Furthermore, the asymmetry of narrative energy should not be ignored. As Yasmin Naqvi has argued, even authorized ideas such because the “proper to reality” have been inconsistently utilized, usually reinforcing the narratives of highly effective states whereas leaving victims of marginalised or decolonised communities with out recourse. This narrative inequality reveals a deeper structural bias in how worldwide legislation is obtained, interpreted, and institutionalised.
Authorized narrativity, then, shouldn’t be inherently emancipatory. It may be used to problem domination, but in addition to entrench it. The duty for worldwide authorized students and practitioners is to not reject narrative altogether, however to interrogate its politics, to ask whose story is being advised, with what authorized assets, and to what institutional finish.

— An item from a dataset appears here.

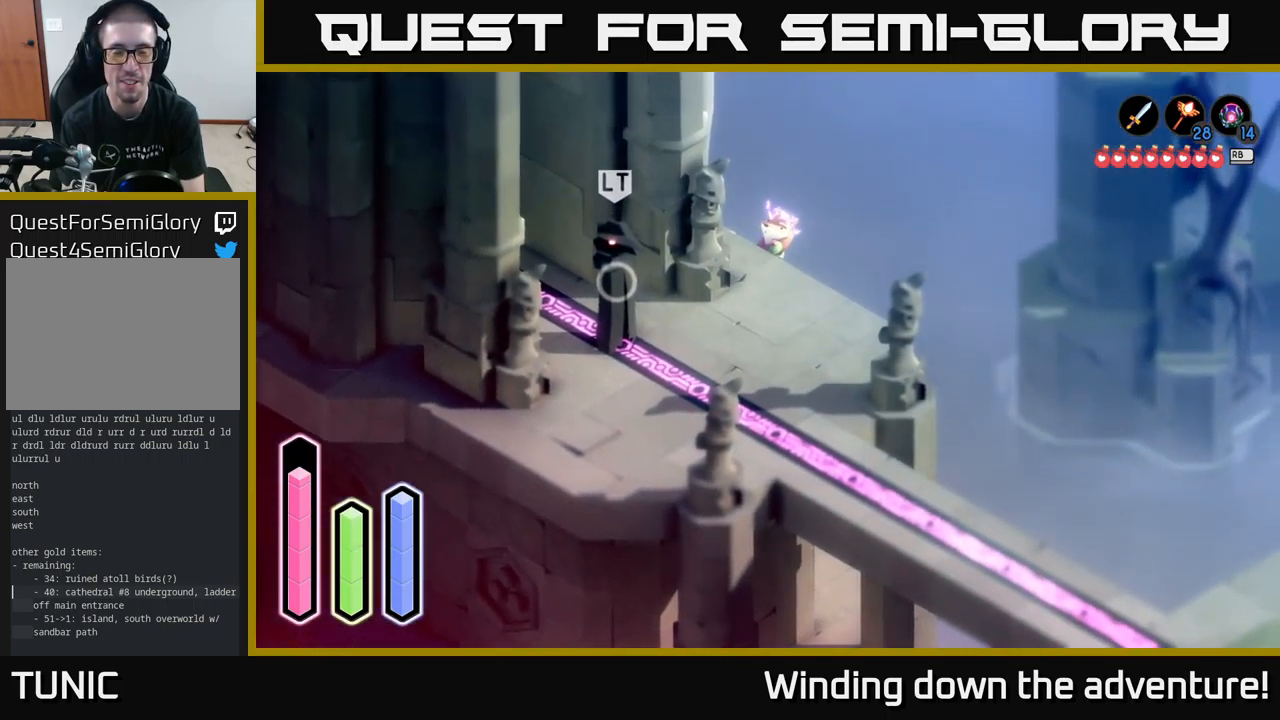
{"buttons": [], "left_stick": "down", "right_stick": "center", "events": [[266, "left_stick", "down-left"], [400, "left_stick", "down"]]}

Conclusion: Talking Regulation, Claiming Authority
Narrative shouldn’t be a complement to authorized argument however its construction. States don’t merely adjust to or defy worldwide legislation; they carry out, contest, and reshape it by way of storytelling. Institutional entry, materials circumstances, and geopolitical positioning form these performances. Authorized narration, then, shouldn’t be impartial. It determines whose claims are heard, whose violence counts, and whose authority prevails. India’s flip to delegation diplomacy is a part of this broader shift, utilizing authorized language to craft identification and assert legitimacy. But whether or not such methods advance justice or reinforce world hierarchies will depend on whose tales are advised, with what authority, and by which boards. To take care of the authorized narrative is to hint its type and query its politics. For students and practitioners alike, the problem is to maneuver past the floor of authorized language and confront the facility it performs.